Obviously this technique will apply differently to different types of designs. Datapaths will benefit enormously while control-dominated logic and designs with considerable internal feedback may benefit less. Nonetheless, what we see at the inputs and outputs is an FPGA with 1.5 GHz performance. As a side benefit, the variation in that number should (according to our theory anyway) have much lower variance than in a typical FPGA architecture.
The Achronix Speedster family has four members ranging from about 24K LUTs up to 163K LUTs. Block RAM ranges from about 1.2 Mb on the smallest device up to 11.7Mb on the biggie. Since the devices are likely to be popular for number-crunching datapath designs, a good stock of 18X18 multipliers is included – 50 on the smallest device up to 270 on the largest. Also, in order to take advantage of all that throughput, we need high-speed serial transceivers to pump data onto and off of the chip. Speedster includes up to 40 10.3 Gbps SerDes transceivers as well as DDR3/DDR2 controllers to connect to external memory. User I/O ranges from 488 to 933.

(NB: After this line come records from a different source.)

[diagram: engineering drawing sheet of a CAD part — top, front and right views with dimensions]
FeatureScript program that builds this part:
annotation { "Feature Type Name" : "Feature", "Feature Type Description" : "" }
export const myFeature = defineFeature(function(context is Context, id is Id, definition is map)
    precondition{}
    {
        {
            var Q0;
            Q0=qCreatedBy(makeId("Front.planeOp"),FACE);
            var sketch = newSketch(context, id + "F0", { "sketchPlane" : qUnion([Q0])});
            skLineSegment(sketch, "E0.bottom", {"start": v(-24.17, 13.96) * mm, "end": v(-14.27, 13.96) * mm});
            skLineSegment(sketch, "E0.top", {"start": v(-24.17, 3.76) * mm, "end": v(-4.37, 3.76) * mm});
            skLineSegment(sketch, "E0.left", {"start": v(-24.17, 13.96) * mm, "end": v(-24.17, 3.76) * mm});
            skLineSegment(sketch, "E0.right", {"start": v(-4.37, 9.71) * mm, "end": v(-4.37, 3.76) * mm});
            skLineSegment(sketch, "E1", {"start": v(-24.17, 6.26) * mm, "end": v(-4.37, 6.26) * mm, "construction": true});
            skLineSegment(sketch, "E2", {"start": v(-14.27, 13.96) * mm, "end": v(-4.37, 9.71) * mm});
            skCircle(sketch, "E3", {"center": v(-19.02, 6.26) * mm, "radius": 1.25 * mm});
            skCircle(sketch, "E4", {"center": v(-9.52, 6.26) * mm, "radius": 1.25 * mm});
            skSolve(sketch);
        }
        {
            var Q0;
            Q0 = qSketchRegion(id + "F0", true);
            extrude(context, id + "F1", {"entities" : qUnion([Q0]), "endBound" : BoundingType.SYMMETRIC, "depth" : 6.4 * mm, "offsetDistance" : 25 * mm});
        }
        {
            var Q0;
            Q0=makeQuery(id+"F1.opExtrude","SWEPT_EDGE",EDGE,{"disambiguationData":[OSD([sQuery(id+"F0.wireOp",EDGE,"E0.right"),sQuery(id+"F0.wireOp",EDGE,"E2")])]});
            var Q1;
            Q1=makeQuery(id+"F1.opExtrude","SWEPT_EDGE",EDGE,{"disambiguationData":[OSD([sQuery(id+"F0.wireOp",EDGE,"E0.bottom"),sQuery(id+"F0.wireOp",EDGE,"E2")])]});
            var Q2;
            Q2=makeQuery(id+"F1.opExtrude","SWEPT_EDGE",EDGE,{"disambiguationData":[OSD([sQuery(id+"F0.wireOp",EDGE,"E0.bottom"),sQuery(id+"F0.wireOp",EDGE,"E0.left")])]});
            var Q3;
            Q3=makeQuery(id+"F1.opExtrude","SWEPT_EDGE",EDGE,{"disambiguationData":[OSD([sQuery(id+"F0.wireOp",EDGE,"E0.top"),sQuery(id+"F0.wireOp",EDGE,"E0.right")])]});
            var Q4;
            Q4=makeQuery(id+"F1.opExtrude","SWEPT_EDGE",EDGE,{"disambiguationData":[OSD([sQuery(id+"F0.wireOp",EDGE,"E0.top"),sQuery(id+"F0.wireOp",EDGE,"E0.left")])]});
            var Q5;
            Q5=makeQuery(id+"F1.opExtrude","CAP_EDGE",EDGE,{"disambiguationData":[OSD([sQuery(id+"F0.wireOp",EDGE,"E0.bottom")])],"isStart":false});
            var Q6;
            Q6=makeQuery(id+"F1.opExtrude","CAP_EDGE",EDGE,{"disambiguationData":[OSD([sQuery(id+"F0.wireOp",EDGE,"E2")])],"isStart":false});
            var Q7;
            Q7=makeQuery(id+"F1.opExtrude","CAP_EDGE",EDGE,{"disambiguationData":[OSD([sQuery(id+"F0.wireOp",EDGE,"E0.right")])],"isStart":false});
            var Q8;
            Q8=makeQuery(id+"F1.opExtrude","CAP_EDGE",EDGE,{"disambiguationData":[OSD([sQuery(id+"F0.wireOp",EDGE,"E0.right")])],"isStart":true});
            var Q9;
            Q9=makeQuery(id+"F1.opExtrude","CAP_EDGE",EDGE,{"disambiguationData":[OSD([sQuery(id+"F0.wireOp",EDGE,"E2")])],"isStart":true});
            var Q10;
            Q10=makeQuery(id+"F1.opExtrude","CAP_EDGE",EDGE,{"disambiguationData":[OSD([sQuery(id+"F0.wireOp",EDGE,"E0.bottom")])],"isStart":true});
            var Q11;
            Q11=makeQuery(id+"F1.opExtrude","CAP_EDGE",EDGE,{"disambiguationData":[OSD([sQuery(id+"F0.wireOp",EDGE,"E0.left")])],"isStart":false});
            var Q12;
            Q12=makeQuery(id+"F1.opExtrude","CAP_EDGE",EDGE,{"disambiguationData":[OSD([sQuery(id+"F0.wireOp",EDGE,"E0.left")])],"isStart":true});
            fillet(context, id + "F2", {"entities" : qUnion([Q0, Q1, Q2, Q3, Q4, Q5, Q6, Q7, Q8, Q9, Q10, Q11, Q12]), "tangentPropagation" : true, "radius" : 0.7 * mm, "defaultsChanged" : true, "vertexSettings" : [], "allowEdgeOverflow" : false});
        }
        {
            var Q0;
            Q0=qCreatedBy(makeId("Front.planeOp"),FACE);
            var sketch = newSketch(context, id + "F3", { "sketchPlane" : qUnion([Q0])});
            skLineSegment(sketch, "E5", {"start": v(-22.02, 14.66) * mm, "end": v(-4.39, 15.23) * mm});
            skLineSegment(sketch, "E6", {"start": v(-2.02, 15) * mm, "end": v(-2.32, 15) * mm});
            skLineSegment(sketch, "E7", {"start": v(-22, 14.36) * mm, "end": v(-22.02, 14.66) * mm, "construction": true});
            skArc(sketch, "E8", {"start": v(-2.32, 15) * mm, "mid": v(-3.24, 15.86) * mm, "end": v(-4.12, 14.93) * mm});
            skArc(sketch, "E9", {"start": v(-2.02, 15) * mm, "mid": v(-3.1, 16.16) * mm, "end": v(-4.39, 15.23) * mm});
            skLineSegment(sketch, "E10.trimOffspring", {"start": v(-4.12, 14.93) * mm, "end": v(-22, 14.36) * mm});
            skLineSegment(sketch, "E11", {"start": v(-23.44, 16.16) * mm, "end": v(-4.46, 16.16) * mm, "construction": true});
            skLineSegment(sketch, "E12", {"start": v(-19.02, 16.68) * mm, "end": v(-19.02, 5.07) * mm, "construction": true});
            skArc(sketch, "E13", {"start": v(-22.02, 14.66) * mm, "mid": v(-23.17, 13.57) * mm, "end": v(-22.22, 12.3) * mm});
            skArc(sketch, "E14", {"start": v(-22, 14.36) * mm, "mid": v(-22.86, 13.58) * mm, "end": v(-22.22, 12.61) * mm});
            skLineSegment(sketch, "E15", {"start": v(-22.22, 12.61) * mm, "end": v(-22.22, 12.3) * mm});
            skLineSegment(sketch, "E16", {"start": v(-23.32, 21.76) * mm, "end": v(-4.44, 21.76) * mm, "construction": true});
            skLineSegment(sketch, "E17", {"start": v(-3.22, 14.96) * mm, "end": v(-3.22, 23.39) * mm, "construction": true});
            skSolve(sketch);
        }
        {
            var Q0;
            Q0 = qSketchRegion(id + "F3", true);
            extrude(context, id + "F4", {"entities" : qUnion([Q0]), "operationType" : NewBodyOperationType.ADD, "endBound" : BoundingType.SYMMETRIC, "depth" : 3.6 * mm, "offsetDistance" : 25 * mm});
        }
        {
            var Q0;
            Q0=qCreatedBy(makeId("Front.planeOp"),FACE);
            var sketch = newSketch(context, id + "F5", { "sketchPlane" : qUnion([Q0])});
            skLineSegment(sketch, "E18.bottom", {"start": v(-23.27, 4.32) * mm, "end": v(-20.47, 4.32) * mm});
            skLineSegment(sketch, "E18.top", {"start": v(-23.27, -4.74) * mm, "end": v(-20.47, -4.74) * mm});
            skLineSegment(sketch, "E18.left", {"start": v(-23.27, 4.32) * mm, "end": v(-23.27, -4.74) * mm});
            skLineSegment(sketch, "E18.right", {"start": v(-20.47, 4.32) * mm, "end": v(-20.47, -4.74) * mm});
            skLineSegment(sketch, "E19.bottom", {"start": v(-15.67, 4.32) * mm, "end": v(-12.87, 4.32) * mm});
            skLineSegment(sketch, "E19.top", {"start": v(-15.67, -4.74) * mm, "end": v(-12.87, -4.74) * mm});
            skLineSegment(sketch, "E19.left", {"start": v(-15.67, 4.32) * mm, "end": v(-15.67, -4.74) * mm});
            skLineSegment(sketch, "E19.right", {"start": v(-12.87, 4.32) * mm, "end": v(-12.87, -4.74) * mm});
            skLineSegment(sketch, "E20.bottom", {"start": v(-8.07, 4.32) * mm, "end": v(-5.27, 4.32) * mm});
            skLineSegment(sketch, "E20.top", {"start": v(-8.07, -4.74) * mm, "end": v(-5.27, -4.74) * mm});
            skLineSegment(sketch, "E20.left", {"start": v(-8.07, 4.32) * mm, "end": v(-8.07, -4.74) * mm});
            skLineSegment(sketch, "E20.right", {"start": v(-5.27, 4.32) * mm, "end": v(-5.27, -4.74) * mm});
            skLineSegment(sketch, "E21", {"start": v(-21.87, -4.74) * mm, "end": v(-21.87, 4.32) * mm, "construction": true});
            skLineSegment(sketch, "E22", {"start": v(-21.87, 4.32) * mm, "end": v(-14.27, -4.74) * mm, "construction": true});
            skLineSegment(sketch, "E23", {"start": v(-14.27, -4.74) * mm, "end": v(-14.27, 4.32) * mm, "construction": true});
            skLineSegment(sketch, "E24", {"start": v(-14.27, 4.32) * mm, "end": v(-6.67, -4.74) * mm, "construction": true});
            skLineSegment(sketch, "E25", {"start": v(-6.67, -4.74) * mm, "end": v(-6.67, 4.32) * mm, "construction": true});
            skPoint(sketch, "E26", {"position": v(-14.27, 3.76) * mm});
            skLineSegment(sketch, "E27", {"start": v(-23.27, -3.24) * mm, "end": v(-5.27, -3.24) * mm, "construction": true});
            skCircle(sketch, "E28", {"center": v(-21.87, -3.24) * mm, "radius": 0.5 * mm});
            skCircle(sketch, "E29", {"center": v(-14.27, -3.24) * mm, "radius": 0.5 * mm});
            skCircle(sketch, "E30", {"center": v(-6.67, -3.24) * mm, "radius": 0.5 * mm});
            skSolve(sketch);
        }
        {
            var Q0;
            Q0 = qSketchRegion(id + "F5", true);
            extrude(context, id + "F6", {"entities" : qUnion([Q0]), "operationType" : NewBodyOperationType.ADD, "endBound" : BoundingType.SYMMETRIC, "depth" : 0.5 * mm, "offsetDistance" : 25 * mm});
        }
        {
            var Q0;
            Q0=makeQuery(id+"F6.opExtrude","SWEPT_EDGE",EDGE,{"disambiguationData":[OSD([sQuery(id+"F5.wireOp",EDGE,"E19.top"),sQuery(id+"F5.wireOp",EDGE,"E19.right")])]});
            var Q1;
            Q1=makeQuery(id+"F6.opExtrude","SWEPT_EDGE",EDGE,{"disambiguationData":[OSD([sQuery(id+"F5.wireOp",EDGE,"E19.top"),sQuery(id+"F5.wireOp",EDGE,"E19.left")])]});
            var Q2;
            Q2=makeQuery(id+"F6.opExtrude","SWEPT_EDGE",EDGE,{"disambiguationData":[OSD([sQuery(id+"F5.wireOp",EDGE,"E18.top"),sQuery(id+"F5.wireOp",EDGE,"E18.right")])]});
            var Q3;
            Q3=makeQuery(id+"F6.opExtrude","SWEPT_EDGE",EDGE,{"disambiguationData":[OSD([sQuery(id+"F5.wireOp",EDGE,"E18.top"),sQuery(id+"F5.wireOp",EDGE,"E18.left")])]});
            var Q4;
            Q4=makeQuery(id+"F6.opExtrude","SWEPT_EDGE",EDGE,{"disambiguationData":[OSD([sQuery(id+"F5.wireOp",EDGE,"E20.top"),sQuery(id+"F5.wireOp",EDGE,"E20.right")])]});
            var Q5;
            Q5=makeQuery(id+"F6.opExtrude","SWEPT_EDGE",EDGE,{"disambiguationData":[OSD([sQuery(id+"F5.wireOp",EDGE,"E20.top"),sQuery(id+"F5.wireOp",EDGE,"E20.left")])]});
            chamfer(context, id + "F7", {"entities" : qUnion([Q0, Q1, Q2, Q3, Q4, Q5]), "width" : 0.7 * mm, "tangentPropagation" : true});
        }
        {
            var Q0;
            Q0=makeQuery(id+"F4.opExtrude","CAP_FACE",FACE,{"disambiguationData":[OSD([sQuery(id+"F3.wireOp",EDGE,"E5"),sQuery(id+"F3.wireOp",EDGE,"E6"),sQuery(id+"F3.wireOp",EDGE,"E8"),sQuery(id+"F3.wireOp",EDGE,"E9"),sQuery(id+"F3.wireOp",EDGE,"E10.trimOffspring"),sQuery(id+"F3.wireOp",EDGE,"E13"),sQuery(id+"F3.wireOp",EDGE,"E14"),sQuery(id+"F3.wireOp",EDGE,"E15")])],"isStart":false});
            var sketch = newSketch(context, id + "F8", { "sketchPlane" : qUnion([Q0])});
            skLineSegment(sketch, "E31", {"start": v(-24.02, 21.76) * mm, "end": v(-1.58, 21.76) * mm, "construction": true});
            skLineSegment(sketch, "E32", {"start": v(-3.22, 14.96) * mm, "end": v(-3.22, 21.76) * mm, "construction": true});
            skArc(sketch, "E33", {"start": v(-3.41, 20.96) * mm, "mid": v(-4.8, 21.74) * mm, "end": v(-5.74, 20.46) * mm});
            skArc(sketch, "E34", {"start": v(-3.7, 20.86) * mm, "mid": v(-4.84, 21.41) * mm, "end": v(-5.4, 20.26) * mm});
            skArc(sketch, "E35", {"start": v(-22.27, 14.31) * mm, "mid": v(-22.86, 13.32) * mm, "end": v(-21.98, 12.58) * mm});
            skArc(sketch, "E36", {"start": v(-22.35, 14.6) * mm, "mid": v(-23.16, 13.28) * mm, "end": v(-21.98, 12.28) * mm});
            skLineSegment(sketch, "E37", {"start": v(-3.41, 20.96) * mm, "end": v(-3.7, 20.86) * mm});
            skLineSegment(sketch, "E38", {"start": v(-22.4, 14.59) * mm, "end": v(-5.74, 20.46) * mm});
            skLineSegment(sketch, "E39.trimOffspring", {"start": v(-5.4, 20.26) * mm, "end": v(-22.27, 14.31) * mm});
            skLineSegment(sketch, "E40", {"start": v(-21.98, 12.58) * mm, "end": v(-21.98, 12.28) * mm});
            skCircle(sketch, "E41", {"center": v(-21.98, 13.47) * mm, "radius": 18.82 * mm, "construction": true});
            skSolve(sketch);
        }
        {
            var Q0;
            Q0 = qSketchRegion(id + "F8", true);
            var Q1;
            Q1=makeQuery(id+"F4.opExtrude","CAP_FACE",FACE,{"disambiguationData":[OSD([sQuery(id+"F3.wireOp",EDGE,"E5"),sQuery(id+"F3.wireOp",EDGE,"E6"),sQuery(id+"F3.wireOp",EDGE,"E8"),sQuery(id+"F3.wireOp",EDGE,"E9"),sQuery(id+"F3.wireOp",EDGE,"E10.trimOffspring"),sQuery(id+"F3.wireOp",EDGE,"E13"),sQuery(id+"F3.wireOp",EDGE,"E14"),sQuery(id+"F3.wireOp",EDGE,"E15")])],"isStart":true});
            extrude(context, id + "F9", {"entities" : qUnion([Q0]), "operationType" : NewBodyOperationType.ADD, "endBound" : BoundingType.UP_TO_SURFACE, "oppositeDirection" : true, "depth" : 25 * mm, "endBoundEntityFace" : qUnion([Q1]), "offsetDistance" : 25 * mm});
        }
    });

Achronix is already shipping the SPD60 – the third largest device in the family, along with a development board – the SDK60. The board can operate stand-alone or as a PCIe plug-in card. Achronix also supplies a full suite of development tools, including OEM versions of industry-standard synthesis tools tuned for the new technology. The company says volume pricing for the Speedster FPGA family ranges from under $200 to $2500.